After an inspirational break to raise his daughter, it’s time to get wild again

Garland Jeffreys is a New York City man through and through. Born in Brooklyn, he first made his name on the city’s thriving folk scene in the mid-1960s. He fell in with fellow Syracuse University student Lou Reed, and before long found himself in the studio playing guitar on Vintage Violence, the 1969 debut solo album by Reed’s Velvet Underground bandmate John Cale (and contributing a song, “Fairweather Friend”). After making an album with his Woodstock-based band Grinder’s Switch, he kicked off a solo career that found him returning often to the Big Apple for inspiration.

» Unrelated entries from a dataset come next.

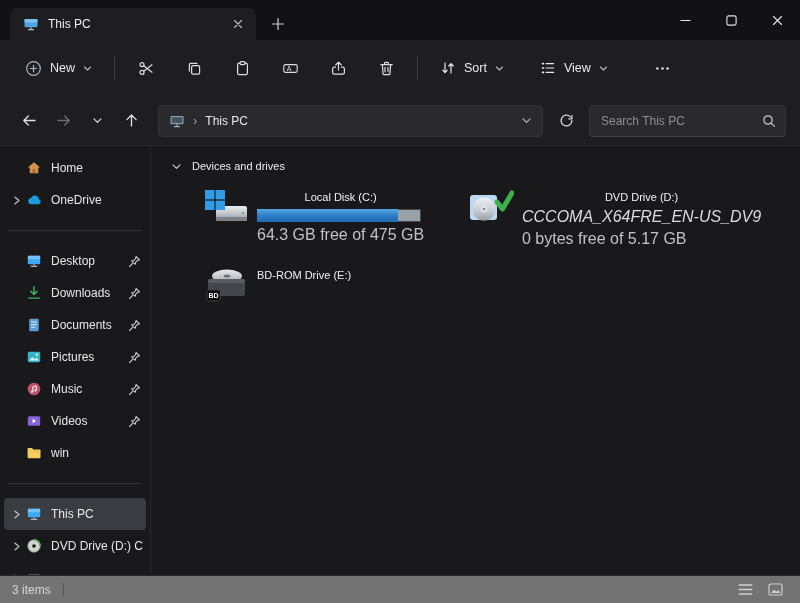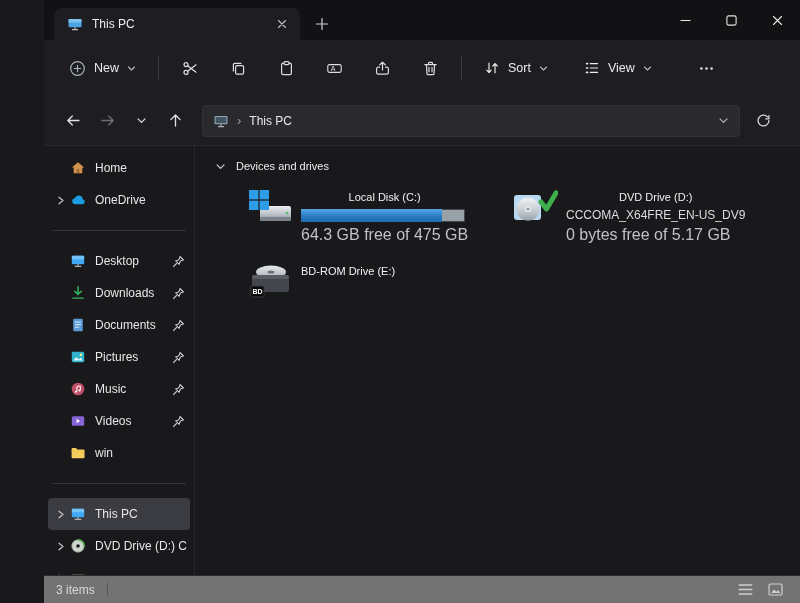--- a/index.html
+++ b/index.html
@@ -7,7 +7,7 @@
   body { font-family:"Liberation Sans","DejaVu Sans",sans-serif; background:#101012; }
   button { background:none; border:none; font-family:inherit; color:inherit; padding:0; }
   svg { display:block; }
-  .window { width:800px; height:603px; display:flex; flex-direction:column; background:#19191c;padding-left:44px; }
+  .window { width:800px; height:603px; display:flex; flex-direction:column; background:#19191c; }
 
   
   .titlebar { flex:0 0 40px; background:#121215; display:flex; align-items:flex-end; position:relative; }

Now 67, Jeffreys is still seeing the world through a New Yorker’s lens on his latest, The King of In Between. “Everybody needs a handle, and I think that’s definitely been the case with my songs to a degree,” he says. “But it’s not as simple as that. New York is only a metaphor—the content reverberates way beyond New York. It’s about what’s going on in this country, people suffering, the difficulty of making a living.”

Jeffreys has seen his share of struggles. Stardom seemed imminent when his self-titled 1973 album earned critical buzz and a contemporaneous single, “Wild in the Streets,” became a radio hit. But as the ’70s turned into the ’80s and he was shuffled from one major label to another, the expected commercial breakthrough never materialized. “There have been disappointments,” he concedes. “Record companies aren’t concerned with what’s thoughtful or artful. They don’t think in terms of quality.”

Frustrated with his lack of traction, Jeffreys didn’t release new music for nearly nine years. Upon his 1992 return with Don’t Call Me Buckwheat, he discovered that “Wild in the Streets” had become something of an anthem for the burgeoning skateboarding community. After a few years of increased visibility, he disappeared yet again—this time for a very different reason. “It had to do with my daughter being born,” Jeffreys says. “I never had a child before, and wanted to be around for her. I learned how to be a parent. If I didn’t stay home for that period of time, it wouldn’t necessarily be disastrous, but it wouldn’t be what I would expect to give to my kid. I was there, and she benefited from it.”

Now teenage Savannah Jeffreys is writing and singing songs of her own, and her father is back in business. “It’s been centuries,” he jokes. “But making this new album was just a heavenly experience.” Most of The King of In Between was recorded live, complete with the vocals, with only minimal overdubs added. In addition to his beloved New York City and other subjects, the album finds Jeffreys pondering a topic fairly new to his songwriting: mortality. “It’s not that I was suddenly looking for it,” he says. “It’s simply a fact. If I was still 50 I probably wouldn’t be that focused on it.”

Given his prior experiences with record labels, it should come as no surprise that Jeffreys has chosen to release his newest effort independently. “I’m making decisions now without interference,” he says. “There was no screening for the record company. We’re putting the creativity out directly.”